Atividades econômicas baseadas na biodiversidade e na floresta em pé são apontadas como oportunidades para o desenvolvimento da Amazônia, porém a atração de investimentos e empreendedores para essas soluções ainda é um desafio. Isso se deve principalmente devido aos riscos relacionados aos crimes ambientais, à grilagem, ao tráfico de drogas e outros que rondam a região promovendo o que a cientista política e presidente do Instituto Igarapé, Ilona Szabó, chama de “narcodesmatamento”.
Em entrevista ao Valor Econômico, Ilona analisou o contexto atual da Amazônia abordando a ocorrência dos ilícitos e o seu combate, mas também a importância do fomento a alternativas como a bioeconomia em uma perspectiva que atenda tanto às demandas dos empreendedores e do cumprimento das metas climáticas quanto promova o desenvolvimento social da região.
De acordo com o Instituto Igarapé, o Brasil tem mais de 900 rotas de tráfico que se beneficiaram da expansão da demanda por drogas e da desestruturação das políticas de comando e controle, sobretudo no governo anterior. O cenário fica ainda pior porque quem está na base dessas práticas são pessoas vulneráveis e em busca de subsistência, o que favorece a ilegalidade e as conexões entre as diversas práticas criminosas.

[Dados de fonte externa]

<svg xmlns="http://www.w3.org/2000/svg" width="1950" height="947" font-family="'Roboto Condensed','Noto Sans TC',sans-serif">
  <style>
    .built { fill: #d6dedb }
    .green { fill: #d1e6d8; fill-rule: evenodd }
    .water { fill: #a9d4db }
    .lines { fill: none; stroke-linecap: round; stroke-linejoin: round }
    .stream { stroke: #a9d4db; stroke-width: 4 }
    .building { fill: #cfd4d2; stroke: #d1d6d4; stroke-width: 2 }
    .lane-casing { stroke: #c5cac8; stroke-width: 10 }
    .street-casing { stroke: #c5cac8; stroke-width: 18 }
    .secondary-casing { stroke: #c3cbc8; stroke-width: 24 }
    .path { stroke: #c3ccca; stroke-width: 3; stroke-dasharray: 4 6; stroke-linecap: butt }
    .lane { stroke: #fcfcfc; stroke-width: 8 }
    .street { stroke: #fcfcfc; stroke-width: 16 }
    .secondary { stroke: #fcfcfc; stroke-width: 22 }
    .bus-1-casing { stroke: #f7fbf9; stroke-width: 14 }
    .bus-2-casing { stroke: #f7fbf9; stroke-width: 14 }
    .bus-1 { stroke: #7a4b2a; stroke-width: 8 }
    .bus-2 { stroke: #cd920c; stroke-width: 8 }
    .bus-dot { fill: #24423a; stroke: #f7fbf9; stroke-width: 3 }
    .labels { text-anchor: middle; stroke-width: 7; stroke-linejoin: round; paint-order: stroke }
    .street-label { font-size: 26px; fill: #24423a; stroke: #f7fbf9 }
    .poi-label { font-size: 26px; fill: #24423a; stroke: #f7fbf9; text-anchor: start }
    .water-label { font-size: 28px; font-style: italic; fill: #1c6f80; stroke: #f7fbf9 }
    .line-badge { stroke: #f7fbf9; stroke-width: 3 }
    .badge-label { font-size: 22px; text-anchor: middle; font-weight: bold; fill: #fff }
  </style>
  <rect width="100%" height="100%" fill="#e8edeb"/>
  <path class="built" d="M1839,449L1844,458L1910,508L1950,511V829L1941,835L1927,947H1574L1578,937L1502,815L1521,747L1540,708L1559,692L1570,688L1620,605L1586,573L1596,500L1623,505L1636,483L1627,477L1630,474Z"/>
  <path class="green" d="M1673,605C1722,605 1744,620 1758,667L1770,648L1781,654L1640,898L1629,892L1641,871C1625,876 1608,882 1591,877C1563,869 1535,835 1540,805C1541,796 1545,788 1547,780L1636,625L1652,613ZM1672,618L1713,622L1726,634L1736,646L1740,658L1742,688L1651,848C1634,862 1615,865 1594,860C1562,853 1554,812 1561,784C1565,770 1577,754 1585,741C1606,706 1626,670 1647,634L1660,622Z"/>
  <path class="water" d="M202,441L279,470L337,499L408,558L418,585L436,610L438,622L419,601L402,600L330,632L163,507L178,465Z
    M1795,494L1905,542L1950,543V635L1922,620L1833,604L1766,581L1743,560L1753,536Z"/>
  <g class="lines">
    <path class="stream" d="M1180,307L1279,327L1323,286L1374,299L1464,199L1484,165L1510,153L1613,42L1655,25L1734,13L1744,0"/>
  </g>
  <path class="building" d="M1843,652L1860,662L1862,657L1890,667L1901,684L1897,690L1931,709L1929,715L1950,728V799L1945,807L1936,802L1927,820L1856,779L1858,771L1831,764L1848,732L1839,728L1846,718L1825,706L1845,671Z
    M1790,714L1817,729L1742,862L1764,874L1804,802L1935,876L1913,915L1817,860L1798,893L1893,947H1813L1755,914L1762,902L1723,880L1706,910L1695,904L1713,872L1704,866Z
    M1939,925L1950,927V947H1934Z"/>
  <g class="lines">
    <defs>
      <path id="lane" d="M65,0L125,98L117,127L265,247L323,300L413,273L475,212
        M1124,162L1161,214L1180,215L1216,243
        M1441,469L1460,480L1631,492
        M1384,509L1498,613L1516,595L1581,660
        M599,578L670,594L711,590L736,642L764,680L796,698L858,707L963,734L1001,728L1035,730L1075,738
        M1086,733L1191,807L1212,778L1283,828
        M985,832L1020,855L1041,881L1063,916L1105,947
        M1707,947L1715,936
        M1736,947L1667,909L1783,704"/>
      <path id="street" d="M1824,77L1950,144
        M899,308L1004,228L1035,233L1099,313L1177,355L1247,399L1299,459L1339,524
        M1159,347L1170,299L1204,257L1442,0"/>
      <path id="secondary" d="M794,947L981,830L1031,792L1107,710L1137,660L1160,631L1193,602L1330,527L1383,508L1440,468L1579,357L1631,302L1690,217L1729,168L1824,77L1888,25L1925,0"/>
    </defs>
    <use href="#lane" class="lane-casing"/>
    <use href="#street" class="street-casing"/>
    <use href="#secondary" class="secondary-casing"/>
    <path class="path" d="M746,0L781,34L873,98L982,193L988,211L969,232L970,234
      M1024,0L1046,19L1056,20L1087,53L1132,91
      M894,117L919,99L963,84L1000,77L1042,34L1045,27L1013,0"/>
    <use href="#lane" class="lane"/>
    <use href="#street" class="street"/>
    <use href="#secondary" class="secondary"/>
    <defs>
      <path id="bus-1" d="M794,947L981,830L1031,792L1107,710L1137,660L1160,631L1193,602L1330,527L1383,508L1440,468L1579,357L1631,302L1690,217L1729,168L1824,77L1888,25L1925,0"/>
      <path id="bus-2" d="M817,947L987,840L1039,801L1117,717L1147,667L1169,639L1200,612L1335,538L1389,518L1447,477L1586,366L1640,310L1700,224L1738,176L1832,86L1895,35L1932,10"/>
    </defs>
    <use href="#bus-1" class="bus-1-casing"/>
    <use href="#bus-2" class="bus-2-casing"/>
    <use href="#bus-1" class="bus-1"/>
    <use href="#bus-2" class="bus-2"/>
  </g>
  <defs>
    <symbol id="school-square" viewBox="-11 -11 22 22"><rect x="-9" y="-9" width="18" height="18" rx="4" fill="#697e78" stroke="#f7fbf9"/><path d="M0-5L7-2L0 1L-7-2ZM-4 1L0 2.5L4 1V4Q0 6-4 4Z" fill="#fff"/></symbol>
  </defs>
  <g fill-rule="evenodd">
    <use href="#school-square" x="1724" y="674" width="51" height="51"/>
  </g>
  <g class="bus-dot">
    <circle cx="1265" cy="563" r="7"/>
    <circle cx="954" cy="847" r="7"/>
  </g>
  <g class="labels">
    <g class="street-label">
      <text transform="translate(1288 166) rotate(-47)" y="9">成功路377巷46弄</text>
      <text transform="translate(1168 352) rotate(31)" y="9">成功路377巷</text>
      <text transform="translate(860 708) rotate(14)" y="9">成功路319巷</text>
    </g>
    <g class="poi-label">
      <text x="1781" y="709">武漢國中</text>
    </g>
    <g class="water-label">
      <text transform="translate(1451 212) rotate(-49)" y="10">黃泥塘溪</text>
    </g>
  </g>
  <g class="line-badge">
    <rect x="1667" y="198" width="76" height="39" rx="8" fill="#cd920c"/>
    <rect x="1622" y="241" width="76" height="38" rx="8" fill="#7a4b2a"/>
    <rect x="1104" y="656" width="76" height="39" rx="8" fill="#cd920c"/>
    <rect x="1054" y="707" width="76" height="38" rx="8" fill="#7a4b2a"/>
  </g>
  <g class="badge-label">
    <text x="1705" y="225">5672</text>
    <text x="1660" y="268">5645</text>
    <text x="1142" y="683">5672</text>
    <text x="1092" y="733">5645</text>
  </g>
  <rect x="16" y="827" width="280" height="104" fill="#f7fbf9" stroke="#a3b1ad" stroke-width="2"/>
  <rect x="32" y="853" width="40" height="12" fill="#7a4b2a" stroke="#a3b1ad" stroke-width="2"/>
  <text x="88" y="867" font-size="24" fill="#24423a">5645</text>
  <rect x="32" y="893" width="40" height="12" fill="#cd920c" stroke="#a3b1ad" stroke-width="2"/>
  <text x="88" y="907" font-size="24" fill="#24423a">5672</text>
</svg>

Um exemplo disso ocorre com o avanço da pecuária ilegal. O chamado narcodesmatamento se aproveita de terras griladas e devastadas para a lavagem de dinheiro por meio da criação de gado. Dessa forma, se percebe uma conexão entre economias ilícitas e crimes ambientais.
“Nos oito países da bacia amazônica, o desmatamento ilegal, a mineração e a grilagem de terras se cruzam com a fraude, a lavagem de capitais, o tráfico de drogas e crimes violentos. O ecossistema do crime na Amazônia se ergue na convergência de crimes ambientais com crimes não ambientais e produz danos sociais profundos”, afirma Ilona Szabó.
Para ela, é correto o fortalecimento dos órgãos ambientais visando a redução do desmatamento, contudo também são necessários investimentos nas áreas de inteligência, monitoramento e cooperação tendo como foco o desenvolvimento de fontes de renda aliadas da proteção da floresta.
“Embora o comando e controle seja absolutamente essencial, não basta. Só vamos conseguir virar a página quando tivermos alternativas econômicas para as pessoas que trabalham na base dessas economias ilícitas. Opções que sejam compatíveis com a floresta de pé”, destaca.
Para isso, Ilona Szabó defende que seja criado um ambiente que favoreça modelos financeiros regulados para, assim, atrair capital responsável, paciente e comprometido com a integridade ambiental. Além disso, ela ressalta que é preciso uma transformação na cultura da economia tradicional, que busca promover monoculturas na bioeconomia, por exemplo.
“O nosso ouro é a biodiversidade. O Brasil pode ser potência verde nos mercados de alta integridade de carbono, no mercado futuro de créditos de biodiversidade, na bioeconomia, na biotecnologia e no turismo sustentável. Outro mercado crucial é o da transição energética — o Brasil tem matriz energética limpa e minerais críticos para transição. Mas a mineração de minerais críticos não pode ser incompatível com a proteção da biodiversidade. Uma coisa não pode sabotar a outra”, frisa.
Ela salienta ainda que o compromisso com a melhora dos índices de desenvolvimento humano, a defesa dos povos tradicionais e da floresta e com a segurança alimentar, energética e climática são essenciais para uma nova economia na Amazônia.
“O que a gente menos conhece e é potencialmente mais rentável é a economia da biodiversidade. Temos que preservar o serviço que a floresta tropical traz para todas as outras economias — o controle da temperatura, as chuvas, o fluxo de água que permite à nossa produção agrícola ser tão fértil, a energia. É um dever transformar o que hoje são economias ilícitas e informais na Amazônia em economias compatíveis com a floresta”, reforça Ilona Szabó.